● **Questões**
1. Liste todos os percentuais que aparecem no texto sobre a arrecadação de impostos, na ordem em que surgem.
2. Transcreva do texto sobre a arrecadação de impostos o trecho que começa em "Arrecadação de impostos gerou" e segue até "do ano passado.".

● **Texto selecionado**
______________________________
Arrecadação de impostos gerou superávit
O acúmulo de recursos a serem gastos no final do ano está diretamente ligado à grande elevação na arrecadação de impostos a receita líquida deve ter crescimento de 13,9% no ano. ''De novo, tivemos o milagre da arrecadação extra não fosse por isso, o superávit tinha ido pro saco, porque as despesas aumentaram'', diz Raul Velloso, especialista em finanças públicas. ''Mas esse processo está esgotado, não podemos elevar a carga tributária para sempre.''
Com isso, há uma sobra para ser queimada nesses dois últimos meses do ano desde que o governo penda para o lado da ministra-chefe da Casa Civil, Dilma Rousseff, e resolva acelerar os gastos, para apenas manter o mesmo superávit do ano passado.
Mas o governo pode optar por elevar o superávit, como quer a Fazenda. ''Daqui para frente, o governo vai precisar gastar essa sobra'', diz Guilherme Loureiro, economista da Tendências Consultoria Integrada. ''Mas é importante dizer que o superávit poderia ter sido menor se o governo não tivesse gasto seu excedente de arrecadação e das estatais com aumento dos gastos correntes.''
Raul Velloso estima que os investimentos do governo central devem encerrar o ano em queda em 2004 foram de 0,4% do PIB e, neste ano, deverão ficar entre 0,3% e 0,35% do PIB, ''valores muito baixos''. Entre 1947 e 2003, o investimento do governo manteve a média de 1,3% do PIB. ''O importante é moderar despesas correntes, abrindo espaço para o investimento'', diz Montero. ''O primário fiscal recorde reduz dívida/PIB, mas sua decomposição mostra ajuste de má qualidade, apoiado em crescimento da arrecadação e de despesas.'' (P.C.M.)
______________________________
Trechos de um conjunto de dados:

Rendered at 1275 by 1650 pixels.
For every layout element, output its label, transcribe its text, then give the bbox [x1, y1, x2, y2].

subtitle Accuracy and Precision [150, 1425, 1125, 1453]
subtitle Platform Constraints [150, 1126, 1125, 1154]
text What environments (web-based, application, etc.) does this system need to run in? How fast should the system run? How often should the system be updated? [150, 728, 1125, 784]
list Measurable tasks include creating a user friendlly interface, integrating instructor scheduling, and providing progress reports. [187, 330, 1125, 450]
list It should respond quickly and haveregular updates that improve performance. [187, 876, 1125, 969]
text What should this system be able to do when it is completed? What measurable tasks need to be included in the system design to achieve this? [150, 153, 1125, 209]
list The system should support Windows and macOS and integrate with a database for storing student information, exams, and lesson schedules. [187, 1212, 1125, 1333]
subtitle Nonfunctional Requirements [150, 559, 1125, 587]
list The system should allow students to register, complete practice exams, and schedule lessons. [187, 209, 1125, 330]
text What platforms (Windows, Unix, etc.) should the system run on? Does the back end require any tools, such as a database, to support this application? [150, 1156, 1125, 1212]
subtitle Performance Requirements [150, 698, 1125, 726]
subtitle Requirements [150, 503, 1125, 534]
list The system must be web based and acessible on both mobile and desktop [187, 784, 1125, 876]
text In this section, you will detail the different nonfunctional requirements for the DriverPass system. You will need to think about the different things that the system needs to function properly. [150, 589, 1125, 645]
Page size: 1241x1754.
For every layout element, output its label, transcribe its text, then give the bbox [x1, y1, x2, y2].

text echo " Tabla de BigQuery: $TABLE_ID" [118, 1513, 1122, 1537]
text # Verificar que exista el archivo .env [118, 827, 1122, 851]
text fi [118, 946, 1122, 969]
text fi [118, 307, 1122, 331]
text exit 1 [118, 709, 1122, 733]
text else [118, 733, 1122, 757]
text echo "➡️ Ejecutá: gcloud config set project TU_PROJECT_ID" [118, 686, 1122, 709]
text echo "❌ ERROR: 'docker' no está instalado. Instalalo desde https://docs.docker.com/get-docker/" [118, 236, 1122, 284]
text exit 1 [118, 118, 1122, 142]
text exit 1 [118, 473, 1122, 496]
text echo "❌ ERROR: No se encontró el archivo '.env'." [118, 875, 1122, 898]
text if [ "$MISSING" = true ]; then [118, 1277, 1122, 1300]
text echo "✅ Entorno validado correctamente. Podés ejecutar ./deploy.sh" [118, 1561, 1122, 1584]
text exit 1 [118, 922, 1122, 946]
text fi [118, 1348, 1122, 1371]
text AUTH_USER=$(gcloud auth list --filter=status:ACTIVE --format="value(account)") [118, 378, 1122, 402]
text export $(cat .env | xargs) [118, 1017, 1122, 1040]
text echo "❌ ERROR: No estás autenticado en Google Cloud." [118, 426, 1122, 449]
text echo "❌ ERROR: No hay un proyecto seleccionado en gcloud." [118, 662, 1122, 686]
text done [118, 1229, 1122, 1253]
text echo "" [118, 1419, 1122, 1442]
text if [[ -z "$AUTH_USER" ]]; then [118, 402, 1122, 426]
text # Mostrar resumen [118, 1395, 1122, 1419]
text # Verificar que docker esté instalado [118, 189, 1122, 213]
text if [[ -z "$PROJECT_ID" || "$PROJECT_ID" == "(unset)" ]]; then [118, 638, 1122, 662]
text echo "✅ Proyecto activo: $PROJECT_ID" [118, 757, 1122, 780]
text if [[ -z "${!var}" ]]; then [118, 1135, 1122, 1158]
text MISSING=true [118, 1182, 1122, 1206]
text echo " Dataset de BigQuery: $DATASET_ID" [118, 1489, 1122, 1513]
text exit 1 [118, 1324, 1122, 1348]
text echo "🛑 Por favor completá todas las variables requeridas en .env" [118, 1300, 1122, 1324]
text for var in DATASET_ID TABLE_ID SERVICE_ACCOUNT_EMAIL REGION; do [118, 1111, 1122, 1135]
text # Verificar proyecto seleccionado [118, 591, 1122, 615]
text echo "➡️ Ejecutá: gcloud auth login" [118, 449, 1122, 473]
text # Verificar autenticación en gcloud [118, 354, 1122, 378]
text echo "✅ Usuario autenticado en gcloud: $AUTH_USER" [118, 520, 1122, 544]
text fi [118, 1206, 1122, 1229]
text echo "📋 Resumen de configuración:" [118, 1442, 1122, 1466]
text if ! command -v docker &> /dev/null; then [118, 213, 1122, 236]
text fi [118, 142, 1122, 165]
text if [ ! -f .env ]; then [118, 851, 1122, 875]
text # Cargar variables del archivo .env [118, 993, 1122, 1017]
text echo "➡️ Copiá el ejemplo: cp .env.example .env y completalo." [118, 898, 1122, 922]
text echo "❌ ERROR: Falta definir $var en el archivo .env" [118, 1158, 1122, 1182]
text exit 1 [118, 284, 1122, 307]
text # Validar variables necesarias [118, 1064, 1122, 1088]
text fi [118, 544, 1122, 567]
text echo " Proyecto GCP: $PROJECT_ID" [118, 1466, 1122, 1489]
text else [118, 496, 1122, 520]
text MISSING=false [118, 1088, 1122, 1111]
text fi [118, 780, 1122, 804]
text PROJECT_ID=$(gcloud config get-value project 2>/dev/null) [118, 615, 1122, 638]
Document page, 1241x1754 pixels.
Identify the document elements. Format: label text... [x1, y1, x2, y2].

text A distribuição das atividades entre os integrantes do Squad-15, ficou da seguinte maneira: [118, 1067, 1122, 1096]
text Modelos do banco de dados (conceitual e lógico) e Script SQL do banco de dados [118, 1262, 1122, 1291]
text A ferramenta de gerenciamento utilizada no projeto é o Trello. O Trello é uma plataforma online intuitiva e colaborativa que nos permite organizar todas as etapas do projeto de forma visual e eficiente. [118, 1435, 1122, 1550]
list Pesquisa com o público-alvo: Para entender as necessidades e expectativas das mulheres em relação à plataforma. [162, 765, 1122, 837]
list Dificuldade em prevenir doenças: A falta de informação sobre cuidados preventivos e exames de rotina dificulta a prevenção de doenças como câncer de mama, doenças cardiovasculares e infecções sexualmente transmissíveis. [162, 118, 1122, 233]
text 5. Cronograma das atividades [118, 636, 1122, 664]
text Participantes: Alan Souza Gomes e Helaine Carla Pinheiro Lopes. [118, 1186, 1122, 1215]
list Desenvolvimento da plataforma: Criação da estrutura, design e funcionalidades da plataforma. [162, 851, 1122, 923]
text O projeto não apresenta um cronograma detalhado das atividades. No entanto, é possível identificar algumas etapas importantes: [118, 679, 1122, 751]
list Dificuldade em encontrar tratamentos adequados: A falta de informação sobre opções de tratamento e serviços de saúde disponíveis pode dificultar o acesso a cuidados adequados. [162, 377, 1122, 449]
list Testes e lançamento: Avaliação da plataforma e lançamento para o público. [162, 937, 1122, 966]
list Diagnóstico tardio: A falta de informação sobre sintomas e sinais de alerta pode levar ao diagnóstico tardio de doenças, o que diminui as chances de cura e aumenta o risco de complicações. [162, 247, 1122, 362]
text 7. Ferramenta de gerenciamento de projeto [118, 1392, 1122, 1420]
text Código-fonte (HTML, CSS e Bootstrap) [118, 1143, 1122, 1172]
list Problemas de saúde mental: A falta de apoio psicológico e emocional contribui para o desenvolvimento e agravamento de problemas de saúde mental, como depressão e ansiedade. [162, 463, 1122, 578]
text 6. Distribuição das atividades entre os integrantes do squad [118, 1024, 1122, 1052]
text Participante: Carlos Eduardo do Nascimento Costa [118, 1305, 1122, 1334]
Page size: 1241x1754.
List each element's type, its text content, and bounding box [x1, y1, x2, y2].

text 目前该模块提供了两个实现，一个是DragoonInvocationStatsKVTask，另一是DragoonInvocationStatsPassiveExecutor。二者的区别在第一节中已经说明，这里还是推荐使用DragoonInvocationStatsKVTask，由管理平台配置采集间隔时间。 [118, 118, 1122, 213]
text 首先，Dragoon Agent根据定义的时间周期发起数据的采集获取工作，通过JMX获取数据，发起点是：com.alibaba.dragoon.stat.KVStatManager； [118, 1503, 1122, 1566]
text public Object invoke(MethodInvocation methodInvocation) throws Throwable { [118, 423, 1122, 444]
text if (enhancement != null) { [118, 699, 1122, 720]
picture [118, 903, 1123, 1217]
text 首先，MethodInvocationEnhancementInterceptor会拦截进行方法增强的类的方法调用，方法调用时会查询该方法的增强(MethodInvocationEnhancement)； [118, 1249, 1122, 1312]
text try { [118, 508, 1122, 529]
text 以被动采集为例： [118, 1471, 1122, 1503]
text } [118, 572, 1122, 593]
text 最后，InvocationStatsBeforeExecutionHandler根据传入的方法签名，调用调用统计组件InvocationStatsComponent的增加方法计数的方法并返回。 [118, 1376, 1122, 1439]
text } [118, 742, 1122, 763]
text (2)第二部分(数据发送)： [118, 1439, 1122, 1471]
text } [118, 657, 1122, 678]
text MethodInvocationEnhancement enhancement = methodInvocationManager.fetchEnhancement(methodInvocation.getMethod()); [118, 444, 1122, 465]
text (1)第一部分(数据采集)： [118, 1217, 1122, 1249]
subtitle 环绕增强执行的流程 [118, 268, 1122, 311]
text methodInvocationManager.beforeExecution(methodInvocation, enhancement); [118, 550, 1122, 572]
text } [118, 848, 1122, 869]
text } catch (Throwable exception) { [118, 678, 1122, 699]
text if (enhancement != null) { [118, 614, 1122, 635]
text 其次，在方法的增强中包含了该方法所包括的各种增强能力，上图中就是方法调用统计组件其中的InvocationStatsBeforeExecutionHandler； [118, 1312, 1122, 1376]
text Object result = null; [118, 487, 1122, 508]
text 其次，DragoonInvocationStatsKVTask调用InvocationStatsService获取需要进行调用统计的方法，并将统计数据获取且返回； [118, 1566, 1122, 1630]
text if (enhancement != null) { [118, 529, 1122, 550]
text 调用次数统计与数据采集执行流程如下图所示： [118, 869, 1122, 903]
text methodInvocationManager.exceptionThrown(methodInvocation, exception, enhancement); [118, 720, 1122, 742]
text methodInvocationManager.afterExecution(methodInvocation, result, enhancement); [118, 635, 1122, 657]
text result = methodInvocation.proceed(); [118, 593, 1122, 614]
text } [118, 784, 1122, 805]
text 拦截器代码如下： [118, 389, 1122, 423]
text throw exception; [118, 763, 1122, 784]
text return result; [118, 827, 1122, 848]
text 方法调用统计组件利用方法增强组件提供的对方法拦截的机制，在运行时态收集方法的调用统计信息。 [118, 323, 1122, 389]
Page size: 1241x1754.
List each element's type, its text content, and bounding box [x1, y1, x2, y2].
______________________________
● **Respostas por questão**
1. 13,9%; 0,4%; 0,3%; 0,35%; 1,3%

2.
Arrecadação de impostos gerou superávit
O acúmulo de recursos a serem gastos no final do ano está diretamente ligado à grande elevação na arrecadação de impostos a receita líquida deve ter crescimento de 13,9% no ano. ''De novo, tivemos o milagre da arrecadação extra não fosse por isso, o superávit tinha ido pro saco, porque as despesas aumentaram'', diz Raul Velloso, especialista em finanças públicas. ''Mas esse processo está esgotado, não podemos elevar a carga tributária para sempre.''
Com isso, há uma sobra para ser queimada nesses dois últimos meses do ano desde que o governo penda para o lado da ministra-chefe da Casa Civil, Dilma Rousseff, e resolva acelerar os gastos, para apenas manter o mesmo superávit do ano passado.